Het gewone denken is vooral verschijning, zonder enige substantie. Denken heeft altijd een inhoud, maar we begrijpen erdoor. We kunnen struikelen over gedachten, omdat ze onwaar zijn of onsympathiek, maar we krijgen er geen blauwe plekken van. Gedachten zijn zonder enkele kracht of macht; ze dragen evenmin veel licht, omdat gedachten duister zijn – ook al brengen ze in zekere zin licht wanneer ze tot inzicht leiden.
Door denk-oefeningen, bereikt ons denken een andere vorm en werking. Hoe meer moeite de denker doet om bepaalde gedachten te begrijpen en ze telkens opnieuw te denken, of te concentreren op bepaalde gedachtencomplexen, des te meer wordt het denken een vormende kracht of macht. In het begin was het alleen beeld, nu begint het te werken, en de kracht is een begrijpende kracht, die verlicht. Het is geen voorgestelde kracht meer, maar een echte activiteit van het denken, waar inhoud minder belangrijk is dan kracht. We kunnen van de inhoud afzien en het bewustzijn richten op de denkende activiteit, de kracht. Dit denken van het denken blijft vol van betekenis, het is begripvol. Het zal nooit een lege domme kracht zijn, want het zoekt het begrip van zichzelf dat zijn kracht is geworden. Zonder enige inhoud blijft het een zelfbegrijpend denken.

· · · ·

▶ [Uit te voeren]:
(1) Waardoor bereikt het denken volgens de passage over het denken een andere vorm en werking?
(2) Geef voor elke bewering aan of ze overeenstemt met de passage over het denken, met ja of nee en de doorslaggevende woorden uit de tekst: (a) gedachten hebben geen kracht of macht; (b) bij de echte activiteit van het denken is de inhoud belangrijker dan de kracht; (c) het denken van het denken wordt op den duur een lege domme kracht.
(3) Schrijf uit de passage over het denken letterlijk over vanaf "Door denk-oefeningen, bereikt" tot en met "een zelfbegrijpend denken.".
De regels hierna zijn afkomstig uit een andere bron.

▶ [Deel dataset]:
· · · ·

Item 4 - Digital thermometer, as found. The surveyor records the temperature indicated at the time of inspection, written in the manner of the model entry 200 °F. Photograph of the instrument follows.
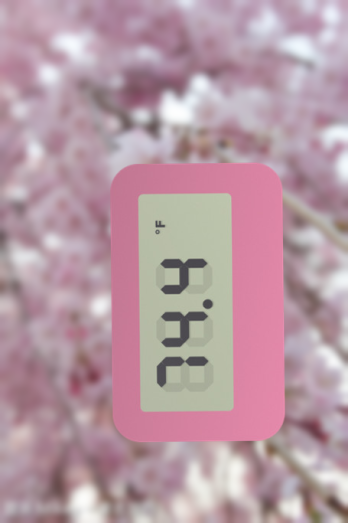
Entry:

· · · ·

▶ [Overzicht antwoorden]:
(1) Door denk-oefeningen.

(2)
(a) Ja: "Gedachten zijn zonder enkele kracht of macht"
(b) Nee: "waar inhoud minder belangrijk is dan kracht"
(c) Nee: "Het zal nooit een lege domme kracht zijn"

(3)
Door denk-oefeningen, bereikt ons denken een andere vorm en werking. Hoe meer moeite de denker doet om bepaalde gedachten te begrijpen en ze telkens opnieuw te denken, of te concentreren op bepaalde gedachtencomplexen, des te meer wordt het denken een vormende kracht of macht. In het begin was het alleen beeld, nu begint het te werken, en de kracht is een begrijpende kracht, die verlicht. Het is geen voorgestelde kracht meer, maar een echte activiteit van het denken, waar inhoud minder belangrijk is dan kracht. We kunnen van de inhoud afzien en het bewustzijn richten op de denkende activiteit, de kracht. Dit denken van het denken blijft vol van betekenis, het is begripvol. Het zal nooit een lege domme kracht zijn, want het zoekt het begrip van zichzelf dat zijn kracht is geworden. Zonder enige inhoud blijft het een zelfbegrijpend denken.